The Deplorables: The 400-Year History of the US Working Class

White Trash

Talk by Nancy Isenberg (2015)

Film Review

In this talk about White Trash: The 400 Year Untold History of Class in America, author Nancy Isenberg begins by exploring British attitudes towards poverty and vagrancy. The latter would heavily influence attitudes towards the landless poor in colonial America.

Prior to colonization, according to Isenberg, British elite viewed the New World as a vast wasteland they could use to construct a giant workhouse for Britain’s landless vagrants.* For several decades, the British government kidnapped vagrants (including street children) off the street, branded them, and involuntarily shipped them to North America as indentured servants.

Adopted by wealthy colonists, these attitudes provided a major impetus for opening the American West to settlement. In the eyes of the founding fathers, the supposedly “empty” lands of the western continent provided an opportunity for Eastern settlements to rid themselves of “human garbage.”

Like the British aristocracy, New World colonists were obsessed with the so-called “idleness” of the landless poor. which they viewed as hereditary. They took their physical appearance (with pervasive malnourishment leading to white hair, and yellow, prematurely shriveled skin) as evidence that their condition was congenital.

In 1790, 70% of Kentuckians were landless poor whites. By the 1850s, 35-40% of the population of most Southern states consisted of landless poor whites.

The 1950s economic boom, which would lead to the rise of the middle class and the myth of America’s classless society. This period would see the rise of trailer parks in most cities, enabling the transformation of “white trash” to “trailer trash.”

Today Reality TV, which Isenberg describes as “white trash voyeurism” is the best known cultural outlet for US working poor.


* Vagrancy was a new phenomenon in the 17th century, brought on by a series of enclosure acts between 1604 and 1814. This would drive hundreds of thousands of peasants off land that had always been held communally.

 

Class Society and Inequality: Debunking the Myth

White Trash: The 400-Year Untold History of Class in America

By Nancy Isenberg

Viking (2016)

Book Review

White Trash is a meticulously documented investigation of the historical roots of class inequality in the US. Despite the warm and fuzzy founding myths all American children are taught in school, the foundation for class inequality was laid during the early colonization of North America. The wealthy English elite who financed the colonies viewed the New World as a giant workhouse for England’s surplus poor (following the Enclosure Acts that drove them off the commons). British vagrants, vagabonds and convicts were both voluntarily and involuntarily transported to North America as apprentices, indentured servants and impressed* seaman. A surprising number of indentured servants, particularly in New England, were teenagers.

Most indentured servants (who functioned as virtual slaves) were promised land on completing their term of servitude. However nearly all went on to lose their land to property speculators and rigged taxation schemes, becoming squatters on the outskirts of established settlements. Comprising at least half of the population of most colonies, they were used by colonial elites as a wedge to encroach on Native American lands – only to be driven off their farms once the land was cleared and planted.

The lifestyle enjoyed by these squatters and their descendants was one of entrenched poverty and malnutrition, as well as hookworm, pellagra and other chronic illnesses associated with malnutrition.
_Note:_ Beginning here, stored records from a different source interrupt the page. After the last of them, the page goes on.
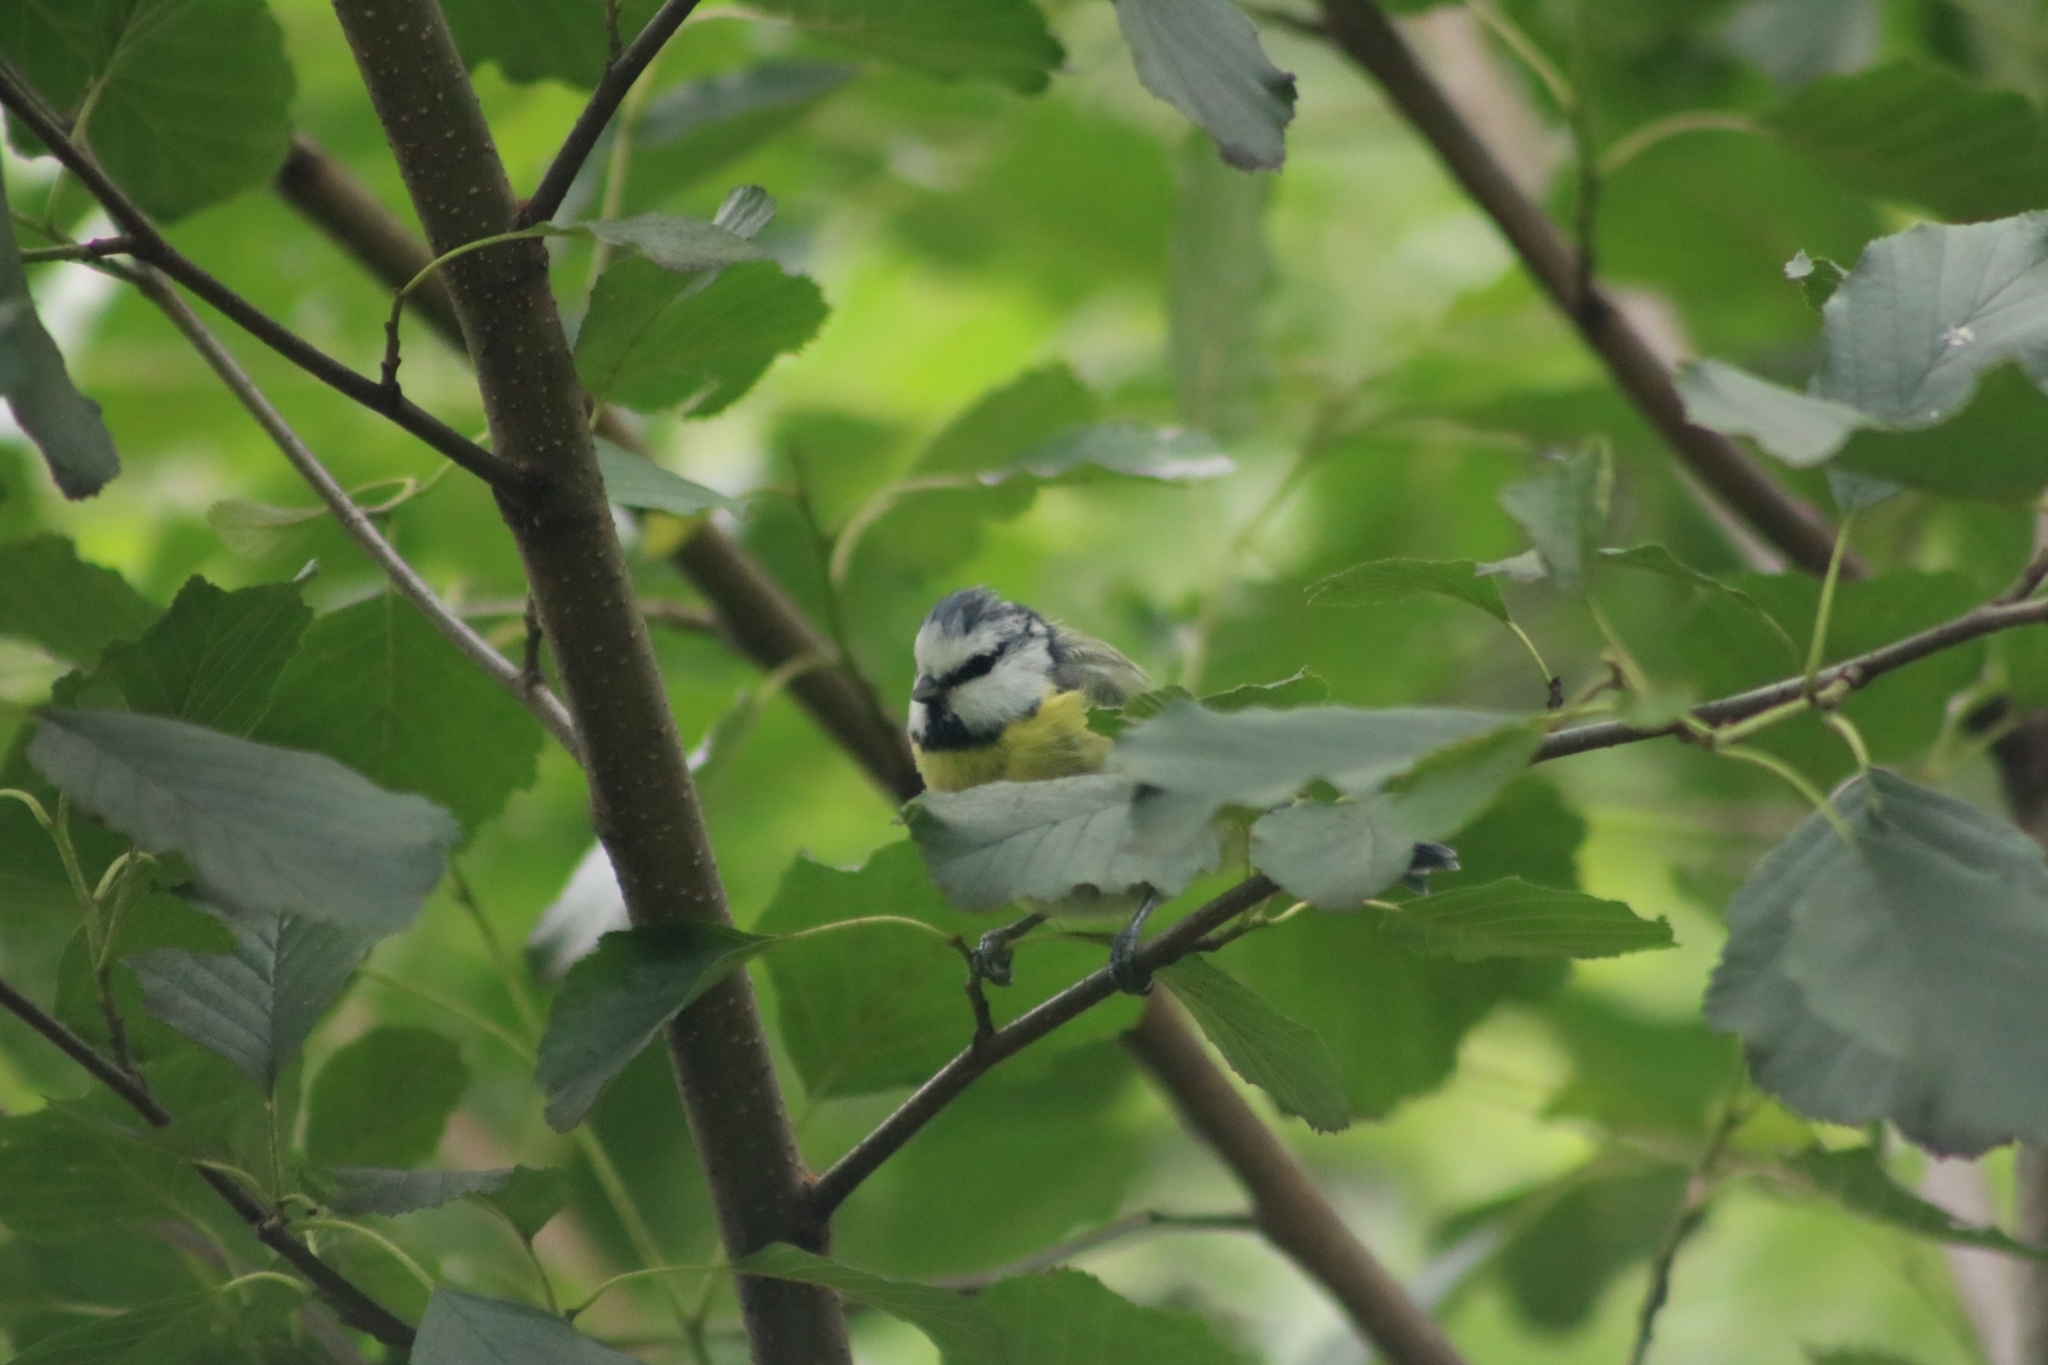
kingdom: Animalia
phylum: Chordata
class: Aves
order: Passeriformes
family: Paridae
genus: Cyanistes
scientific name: Cyanistes caeruleus
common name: Eurasian blue tit
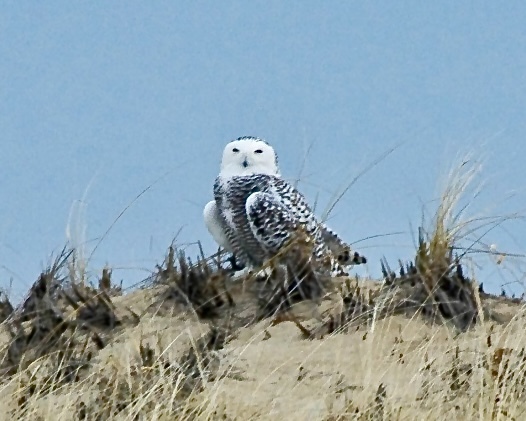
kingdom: Animalia
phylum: Chordata
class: Aves
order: Strigiformes
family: Strigidae
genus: Bubo
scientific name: Bubo scandiacus
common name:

The disparaging attitude of wealthy elites and the emerging middle class towards this population clearly debunks ubiquitous corporate media claims about the “classless” nature of US society. Labels applied to them have changed over time, but the most prevalent have included “white trash,” “rednecks,” “mudsills,” and “mudeaters” (mud eating is a common symptom of hookworm). During her recent election campaign, Hillary Clinton referred to them as “deplorables.”

Isenberg reveals that post-World War II industrialization would lead many of these families migrate to northern cities, where they became “trailer trash.”

The wealthy elites have alternated between blaming white trash squatters and their descendants for their miserable circumstances and attributing their problems to genetic aberrations. The latter would lead to the eugenics movement and forced sterilization in the 20th century.

For me the most interesting parts of the book concerned the election of Andrew Jackson, the first “white trash” president, and the effects of slavery and the plantation system in creating a permanent “squatter class.” During his term as President, Jackson was repeatedly mocked by the elite-owned press for his lack of refinement – in much the same way as President-elect Donald Trump.

Isenberg assets that the creation of massive plantations maintained by slave labor created a permanent “squatter class” by driving an unprecedented number of poor white settlers off their land. She also maintains that the secession of seven states (which led to the Civil War) was more about preserving racial and class hierarchies than about preserving states rights. An astonishing number of poor southern whites either fought for the Union side, deserted or participated in food riots to protest shortages stemming from the exclusive dedication of prime agricultural land to cotton (rather than food).


*Impressment refers to the involuntary kidnapping of men, during the 18th and 19th century, into a military or naval force.